A proposta de criação da Ordem dos Engenheiros Técnicos
surgiu pela mão do grupo parlamentar do PS disfarçada de simples alteração
estatutária da associação profissional ANET e assim conseguiu a aprovação na generalidade
com votação por unanimidade. Seguiu a sua tramitação discreta até que começaram
a surgir os alertas para a falta de definição do Acto de Engenharia Técnica por
a sua descrição coincidir com a já existente para o Acto de Engenharia tutelado
pela Ordem dos Engenheiros. Depois seguem-se os quase compromissos usuais dos vários
grupos parlamentares com os vários interesses em presença, mas a expectativa
generalizada é que o assunto nunca chegaria a plenário, evitando-se assim o embaraço
de inverter uma votação já feita na generalidade. Não aconteceria assim porque
os mesmos interesses que haviam levado o PS a assumir a proposta também
garantiram agora a sua inserção no guião para as votações do último dia da
legislatura, entre as muitas promoções de aldeia a vila e de vila a cidade em
que estes dias são férteis. Já em plena tarde de votações começaram as
movimentações de backbenchers que se
sentiram ludibriados na sua expectativa ou mesmo promessa explícita de que o
resultado seria diferente. A primeira movimentação surgiu da bancada do PS e
facilmente contagiou as outras bancadas, até ao ponto de haver acordo unânime
para que a proposta de criação da nova Ordem fosse retirada do guião de
votações. Nestes contactos entre os coordenadores que tinham acompanhado esta
proposta em cada grupo parlamentar não surgiu um único deputado que defendesse
os méritos da proposta, embora alguns tivessem dificuldade em dar o primeiro
passo. Chegou-se ao acordo unânime de que ninguém levantaria objecções à
iniciativa que teria de vir do proponente de retirar a proposta de votação.

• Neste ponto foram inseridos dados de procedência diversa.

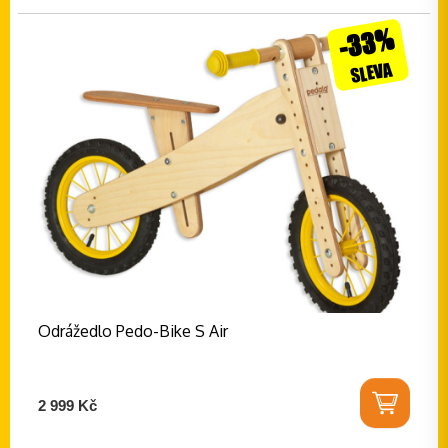
-33%
SLEVA
Odrážedlo Pedo-Bike S Air
2 999 Kč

Como do lado da bancada do PS ninguém defendia outra solução, o problema estava
resolvido e a regulação das profissões de engenharia ficaria
reservada para outro espaço e outro tempo. Assim estivemos uma boa hora, até
que chegou a notícia de que a direcção da bancada do PS já não estaria disponível
para requerer a alteração do guião de votações. Pelo fim
da tarde lá ouvimos um Jaime Gama em dia de despedida parlamentar a chamar os
senhores deputados a votar a criação da Ordem dos Engenheiros Técnicos e a
proposta lá seguiu com o acordo dos seis grupos parlamentares, ainda que muitos
deputados tenham expressado o seu desacordo através do voto dissonante e da
declaração de voto.
Terá sido a última vitória de Sócrates numa tarde
em que já dera sinal de que o FMI estava chamado a intervir. Vitória de Sócrates
porque tudo indica que a decisão não terá resultado da vontade dos deputados,
nenhum de nenhuma bancada deu a cara (em privado) pela solução que todos
aprovaram! Mas o Parlamento é mais do que a vontade dos deputados e os partidos
extraparlamentares e os seus mais bem colocados assessores têm mais força.